In this case, not only the size of the team is important, but also the nature of the task itself. This was not a story about a separate frontend release or local refinement. The team worked at the intersection of several dimensions simultaneously: customer experience, document flow, integrations, internal processes, scalability and technical readiness for the next changes.

For a technical audience, this is a familiar type of problem where the main value comes not from a single service or screen, but from how resilient the entire system is and whether it can survive subsequent iterations without accumulating architectural debt.

How did you know that the technical hypothesis worked?

After launching the automated script through MyRaif, the team saw the main thing: the service began to be actively used by customers, and the new approach worked not only at the level of customer experience, but also at the level of the internal operating model.

For the team, this was an important confirmation that the focus on automation, integration, and a new architectural foundation was the right one. When a complex process becomes shorter and clearer for the client, and less manual and better managed internally within the bank, the service gains real potential for scaling.

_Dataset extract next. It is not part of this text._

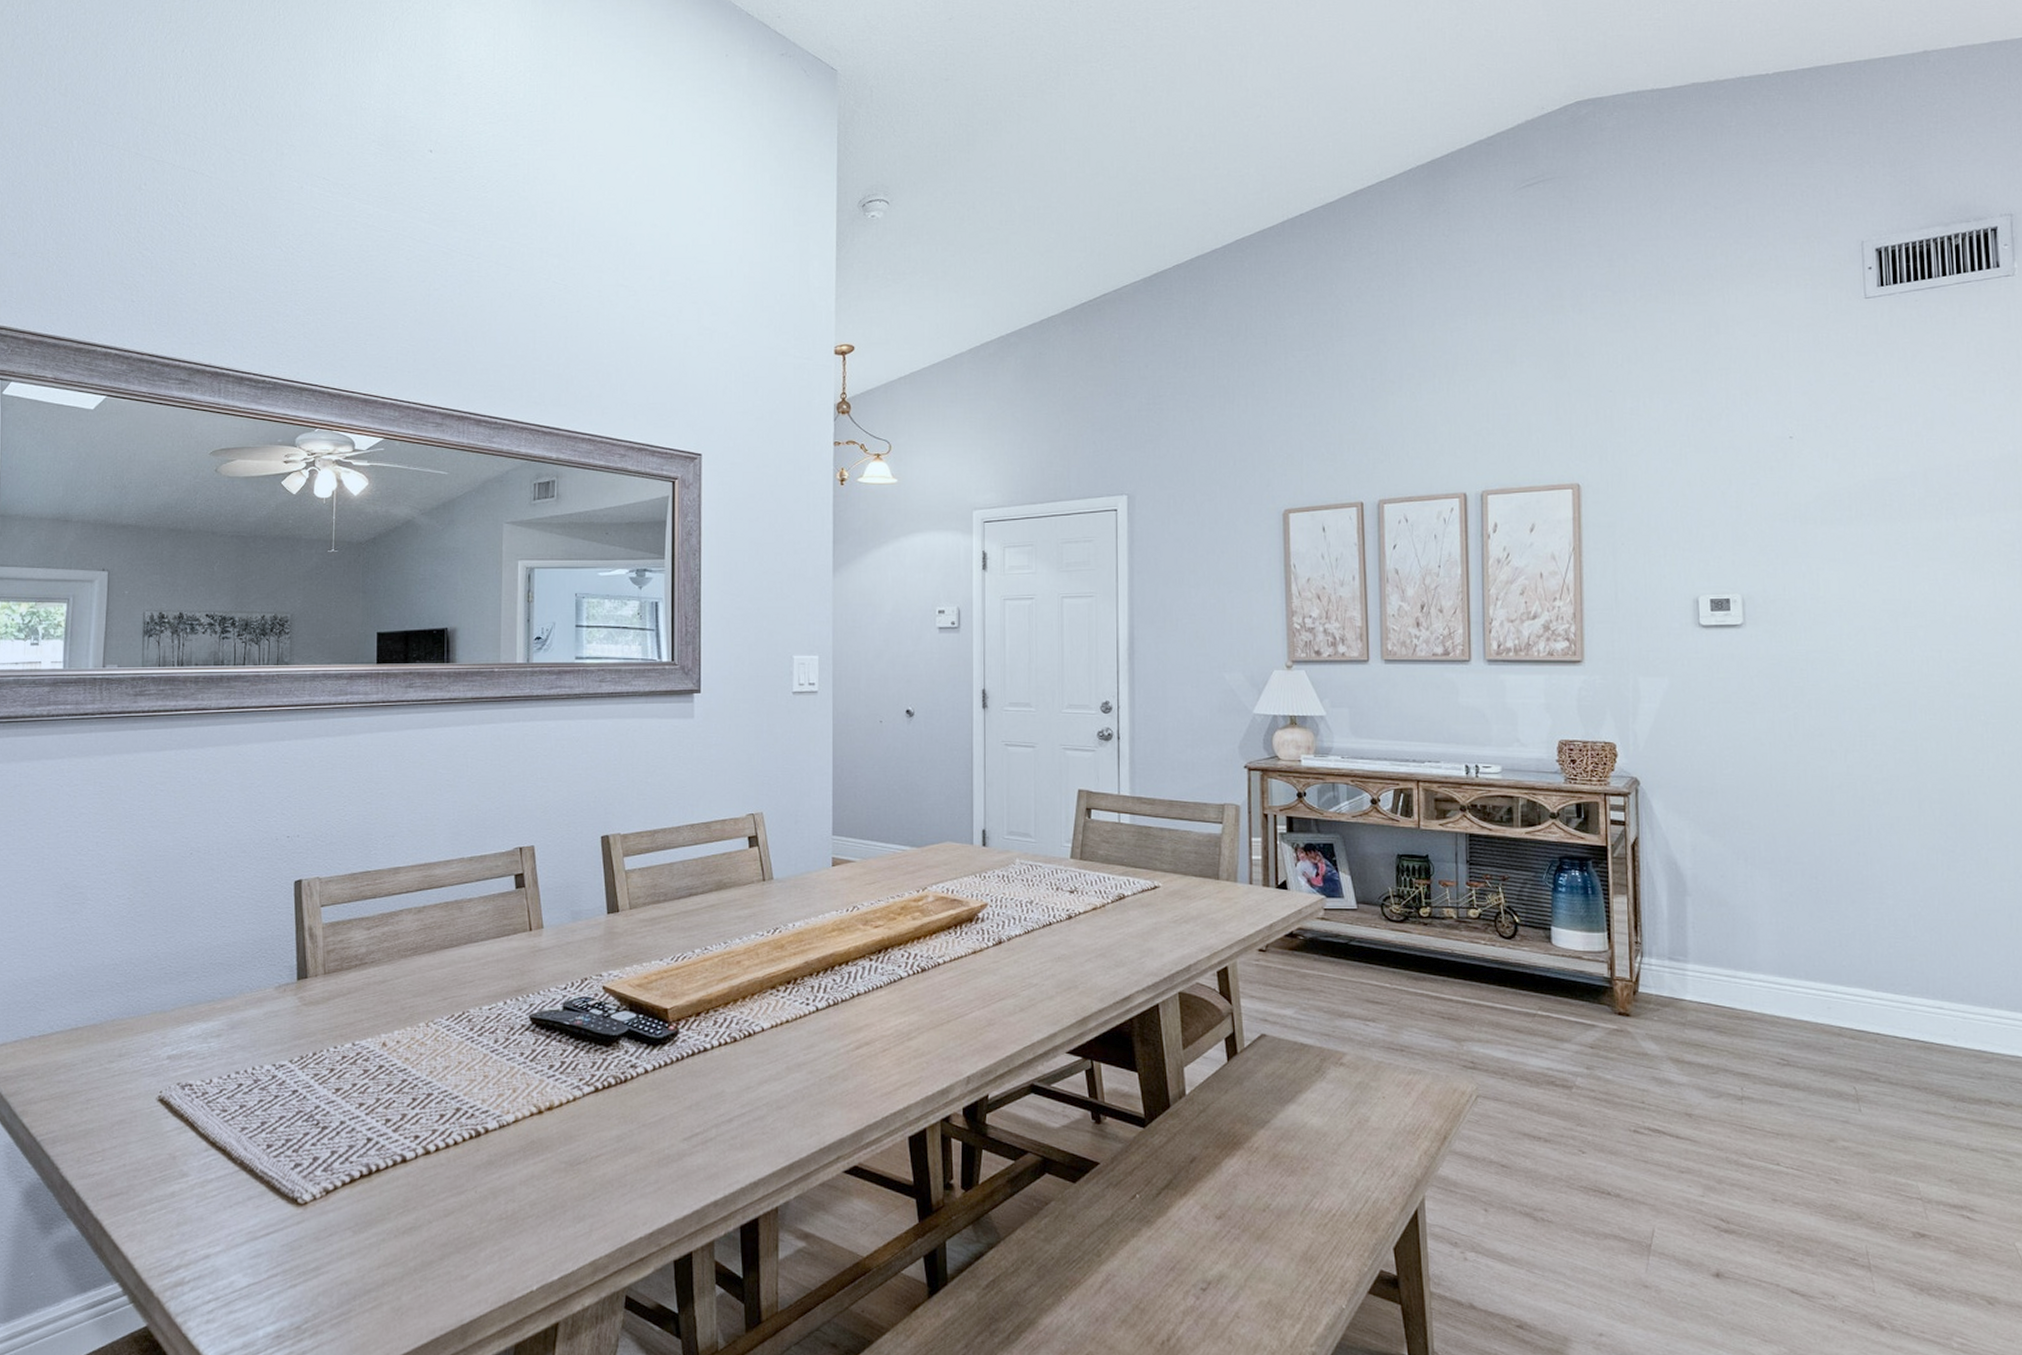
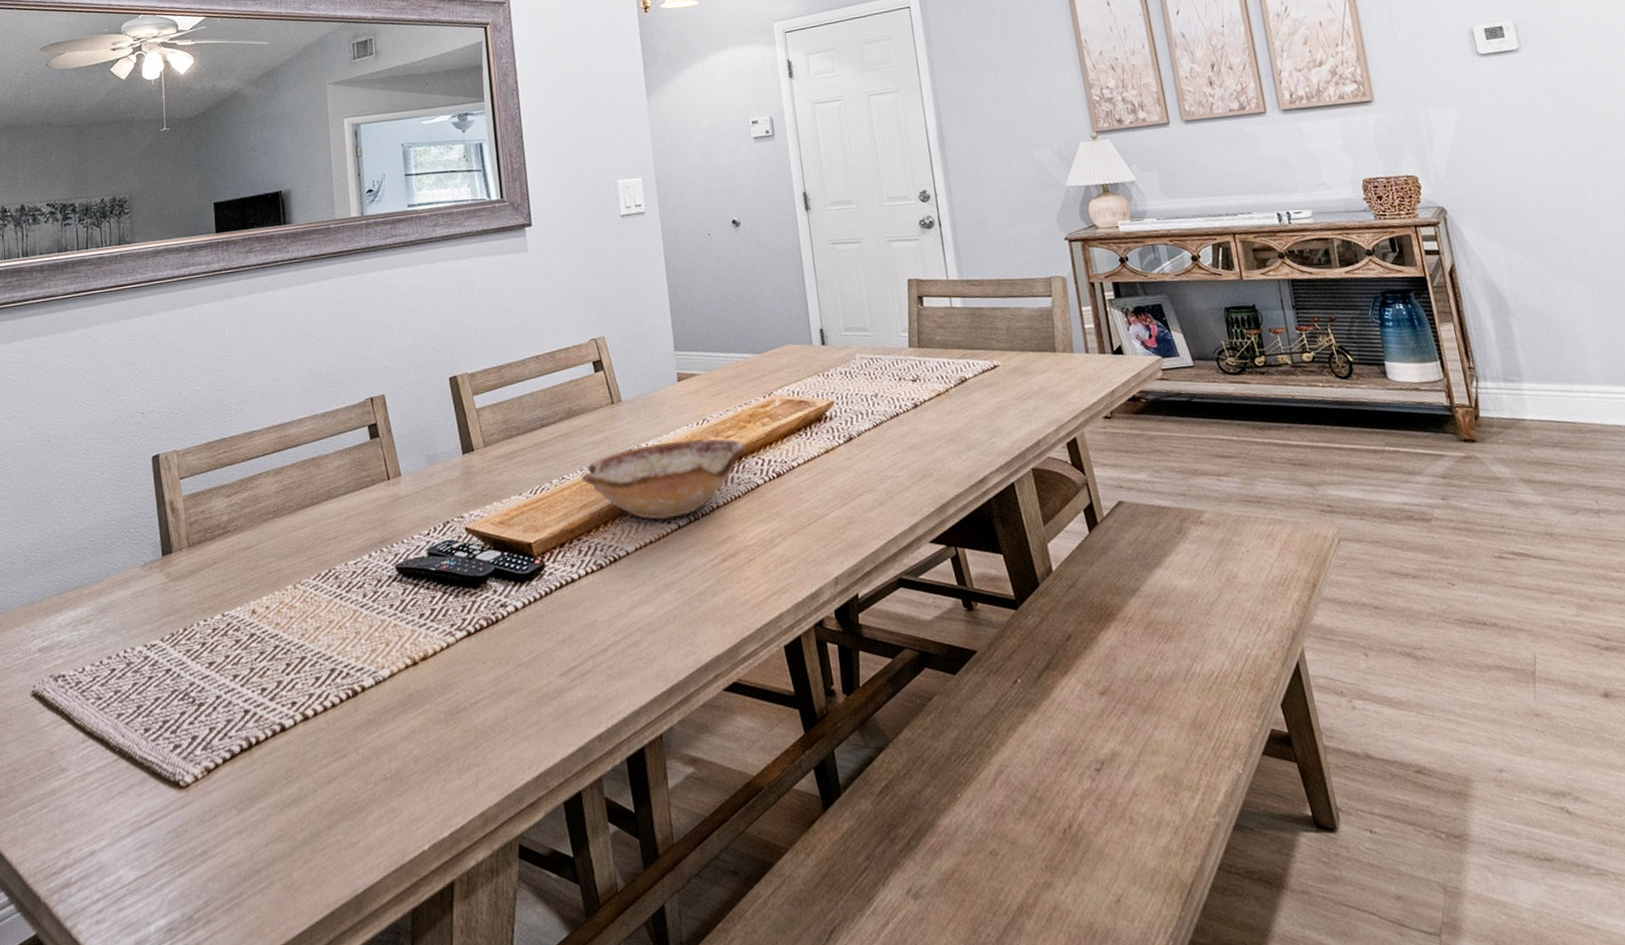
bowl: none [724,925,894,1000] -> present [581,438,747,520]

In this case, the result is important not as a PR argument, but as an indicator that the new model is working, the customer journey has become simpler, and the internal system is ready to scale without a proportional increase in manual workload.

What’s next?

The team sees the next stages of development in further automation of internal processes, lowering the minimum entry threshold, expanding the service to new scenarios, and further using the built architecture to develop the investment direction.

«We are building solutions with an eye on the future. When internal processes are fully automated, it will give the client more freedom, the bank 0 scalability, and the product a new speed of development,» says Ruslana.

And this is where this case goes beyond the topic of OVDP. In essence, the team at Rife was solving a universal problem for large financial systems: how to turn a complex, fragmented, and partially manual process into a digital service that can not only be launched, but also developed further without the technical debt that later begins to slow down any changes.

For the client, it’s a few simple steps in a mobile app. For the engineering team, it’s building a system that makes those few steps possible.